● **Aufgabenstellung**: Führe den Textausschnitt über den freiwilligen Mahlzeitendienst nach seinem letzten Satz weiter.

*** Textausschnitt

Freiwilliges Engagement

Tinner, der sich vor rund vier Jahren hat frühpensionieren lassen und bis dahin als Elektriker tätig war, ordnet die Warmhalteboxen und packt sie in seinen Wagen. Sein Auto ist übrigens einer der Gründe, warum er sich als Lieferant für den Mahlzeitendienst gemeldet hat. «So kann ich regelmässig mein Elektroauto in Bewegung halten», erklärt er. Für die ersten drei Lieferungen braucht er das Auto aber nicht: Diese trägt er direkt zu den Alterswohnungen neben dem «Haus am Bach». Die Besuche bei den Bewohnenden zeigen: Die Kundschaft kennt Tinner, freut sich, ihn zu sehen, wechselt ein paar Worte, je nachdem, wie gesprächsfreudig man ist. Tinner ist aufgestellt, macht Witze und nimmt sich ein paar Minuten für ein Gespräch. Allzu viel Zeit hat er aber nicht – schliesslich möchten alle Kunden bis am Mittag die Box zu Hause haben.

******
*** Rohdaten

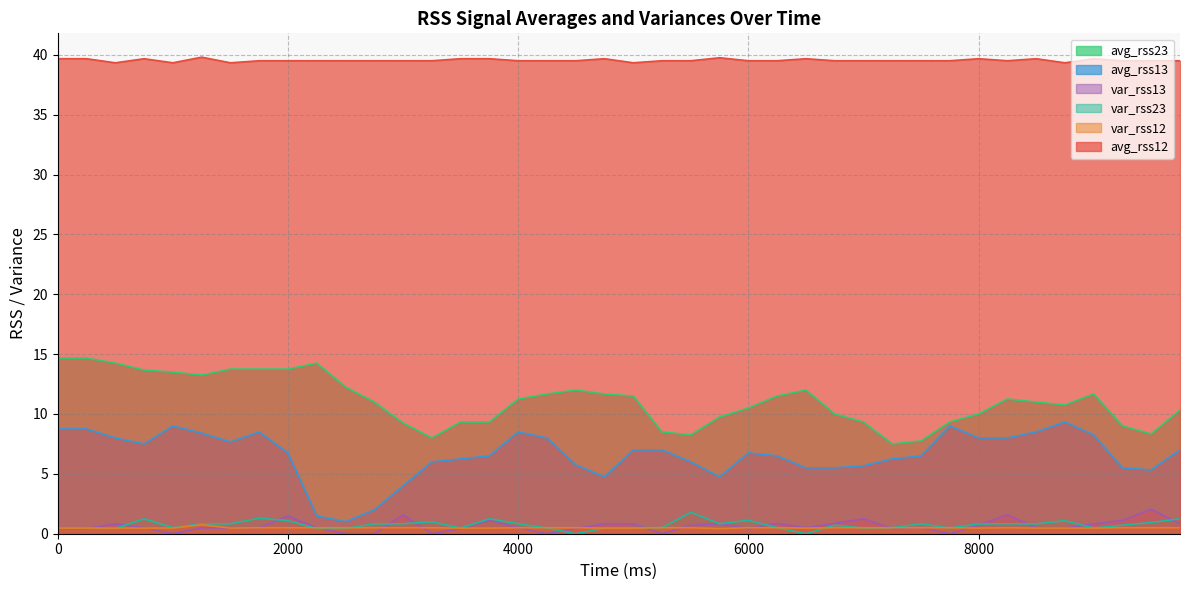

The var_rss23 series shows 0.5 at 9500. True or false?

False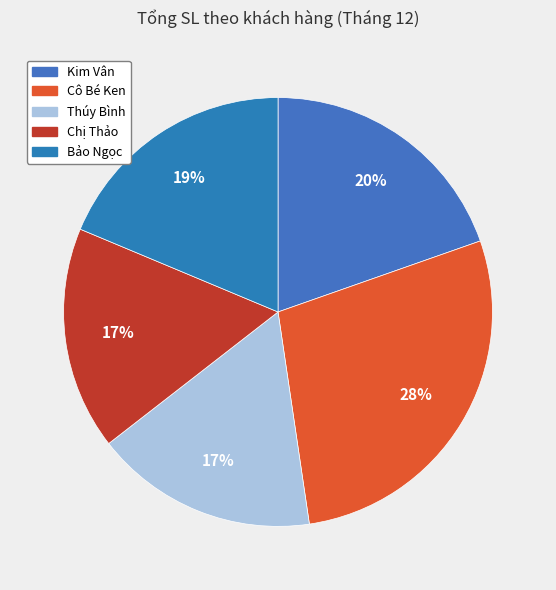

Which slice is the smallest?

Thúy Bình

******

● **Antwort**:
Der Vilterser wurde in einem Gespräch mit «Haus am Bach»-Chefkoch Marco Lutz für die Aufgabe angefragt. Nebst ihm sind drei weitere freiwillige Lieferantinnen und Lieferanten im Einsatz, die Autospesen werden ihnen vergütet. Sie wechseln sich alle vier Wochen ab; wenn man verhindert ist, wird eingesprungen. Auf die Frage, welche Voraussetzungen für den Job nötig sind, antwortet Tinner: «Man muss gerne Auto fahren, Ortskenntnisse sind auch nicht schlecht – und natürlich muss man die Zeit dazu haben.»

Zufriedene Kundschaft

Nach der Lieferung in den Alterswohnungen geht die Tour los, zuerst nach Vilters, dann nach Wangs. Elf Stationen fährt Tinner ab. Er kennt Schleichwege und die Kunden, weiss, wie «zwäg» sie sind, und nimmt sich bei Bedarf Zeit für einen Schwatz. Der Service und der Kontakt werden von der Kundschaft geschätzt, und so halten sie sich mit Komplimenten nicht zurück. Sie seien sehr zufrieden mit dem Dienst und das Essen schmecke ihnen sehr.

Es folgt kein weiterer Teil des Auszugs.